Les formations à l’étranger et les doubles diplômes (l’option qui booste un CV)
Partir en échange ou intégrer un programme de double diplôme pendant son master, c’est un investissement en temps qui se rentabilise rapidement. Des universités comme ETH Zurich ou TU Berlin figurent régulièrement dans les tops mondiaux en data science et machine learning, et certains accords bilatéraux permettent d’y accéder depuis des masters français sans frais d’inscription supplémentaires. Choisissant cette voie, vous développez non seulement une expertise technique renforcée, mais aussi une capacité à travailler dans des environnements multiculturels, une compétence que les recruteurs internationaux valorisent explicitement dans leurs offres d’emploi.
Choisir son master IA/Data en France (sans se perdre dans l’offre)
Théorie pure, double diplôme, alternance, anglais ou français… les critères de choix sont nombreux, et l’offre de formations est franchement dense. Pour y voir clair, commencez par votre profil de départ : une licence très orientée maths ou informatique ouvre naturellement la porte aux masters les plus exigeants sur le plan théorique, comme ceux des ENS (Paris-Saclay, Ulm, MVA) ou de l’École Polytechnique, tandis qu’un background éco, gestion ou ingénierie généraliste s’adapte mieux à des parcours hybrides comme le MSc Data Science for Business (co-diplômé HEC/Polytechnique) ou les masters MOSEF et TIDE de Paris 1 Panthéon-Sorbonne.
Visant une carrière en recherche ou un doctorat, vous aurez intérêt à regarder du côté des formations très académiques : les masters MVA, les parcours Paris-Saclay ou encore l’ENSAE Paris avec son MS Data Science sont taillés pour ça.

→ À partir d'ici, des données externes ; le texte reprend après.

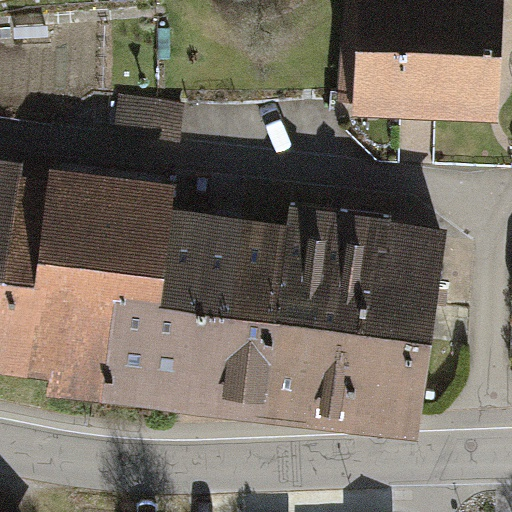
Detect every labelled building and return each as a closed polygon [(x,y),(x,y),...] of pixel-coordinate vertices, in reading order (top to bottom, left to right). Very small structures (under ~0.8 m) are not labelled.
[(368,0),(363,110),(428,114),(433,0),(368,0)] [(498,0),(433,0),(428,114),(493,117),(498,0)] [(180,110),(116,103),(113,137),(176,144),(180,110)] [(19,164),(0,160),(0,275),(2,275),(19,164)] [(47,168),(29,283),(110,296),(149,302),(164,208),(168,180),(48,162),(47,168)] [(2,275),(0,286),(0,363),(97,379),(110,296),(29,283),(47,168),(19,164),(2,275)] [(164,208),(149,302),(200,310),(226,314),(240,219),(164,208)] [(240,219),(226,314),(285,323),(302,213),(291,212),(288,227),(240,219)] [(272,406),(344,417),(374,225),(302,213),(285,323),(272,406)] [(344,417),(409,427),(439,235),(374,225),(344,417)] [(110,296),(97,379),(95,392),(185,405),(187,393),(200,310),(149,302),(110,296)] [(187,393),(272,406),(285,323),(226,314),(200,310),(187,393)]
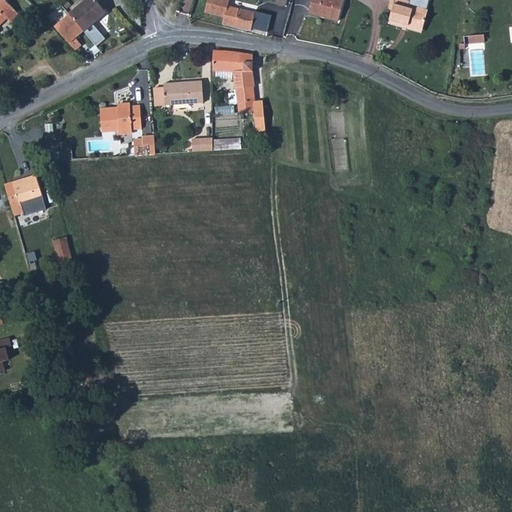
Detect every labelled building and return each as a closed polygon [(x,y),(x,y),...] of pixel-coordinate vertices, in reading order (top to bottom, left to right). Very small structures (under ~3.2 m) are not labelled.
[(0,0),(0,22),(5,18),(12,24),(20,16),(13,9),(6,1),(4,0),(0,0)] [(93,0),(85,0),(69,15),(84,32),(94,22),(105,12),(93,0)] [(229,0),(207,0),(205,13),(225,17),(223,24),(237,27),(251,31),(252,28),(268,32),(272,15),(255,11),(254,13),(228,7),(229,0)] [(309,0),(306,10),(315,13),(323,16),(325,14),(327,15),(326,17),(336,20),(342,0),(309,0)] [(393,23),(398,24),(399,21),(422,27),(427,8),(410,3),(410,0),(390,0),(389,6),(393,7),(388,21),(393,23)] [(399,21),(398,24),(420,31),(422,27),(399,21)] [(255,71),(253,54),(233,53),(214,51),(212,70),(234,71),(235,79),(238,99),(238,104),(255,101),(252,72),(255,71)] [(234,71),(212,70),(212,75),(221,75),(221,78),(235,79),(234,71)] [(162,81),(162,84),(163,103),(170,103),(186,102),(202,102),(201,80),(162,81)] [(163,103),(162,84),(152,85),(153,103),(163,103)] [(133,131),(133,128),(132,121),(141,120),(140,106),(131,107),(131,103),(119,104),(119,108),(111,109),(102,110),(103,131),(120,129),(120,132),(133,131)] [(132,121),(133,128),(141,128),(141,120),(132,121)] [(134,142),(135,156),(155,155),(154,137),(140,138),(140,141),(134,142)] [(202,139),(203,151),(212,151),(212,149),(212,138),(202,139)] [(192,139),(193,152),(203,151),(202,139),(192,139)] [(226,150),(244,148),(244,141),(226,142),(226,150)] [(16,178),(7,181),(15,211),(25,209),(23,201),(45,195),(38,172),(32,174),(26,175),(27,179),(17,181),(16,178)] [(72,258),(66,234),(52,237),(58,261),(72,258)] [(0,367),(4,366),(2,357),(6,356),(3,344),(9,342),(7,335),(0,336),(0,367)]
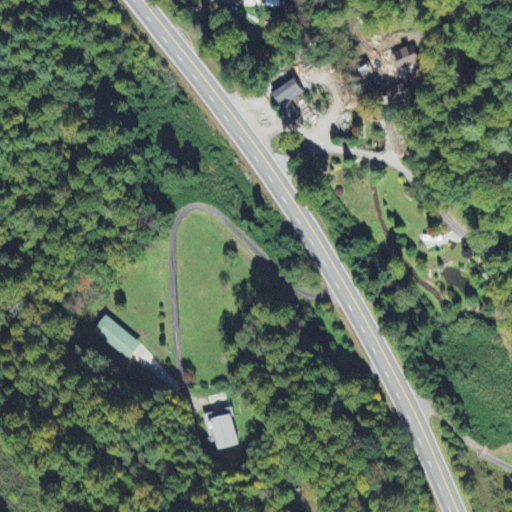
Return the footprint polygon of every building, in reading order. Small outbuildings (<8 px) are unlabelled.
[(279,0),(270,0),(243,0),(243,7),(266,8),(266,7),(278,8),(279,0)] [(304,95),(294,79),(271,94),(281,109),(276,112),(287,129),(301,120),(290,104),(304,95)] [(495,281),(492,267),(481,270),(484,284),(495,281)] [(128,363),(142,347),(107,318),(93,334),(128,363)] [(202,418),(208,438),(214,437),(218,453),(240,447),(231,410),(202,418)]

À l’inverse, si vous voulez rapidement être opérationnel en entreprise, les Mastères spécialisés de Télécom Paris (IA, Data & MLOps, IA multimodale) ou le double cursus Grenoble INP Ensimag + Grenoble EM combinent compétences techniques et management de façon concrète.
« Le bon master, c’est celui qui correspond à votre profil d’entrée, pas forcément celui avec le nom le plus prestigieux. »
Localisation, frais de scolarité, langue d’enseignement et disponibilité en alternance restent des filtres pratiques à ne pas négliger : Université Côte d’Azur, Paris Dauphine-PSL (M2 IASD) ou Paris Cité proposent des formations solides avec des contraintes géographiques et financières très différentes de celles des grandes écoles parisiennes.
Comment se former à la data science ?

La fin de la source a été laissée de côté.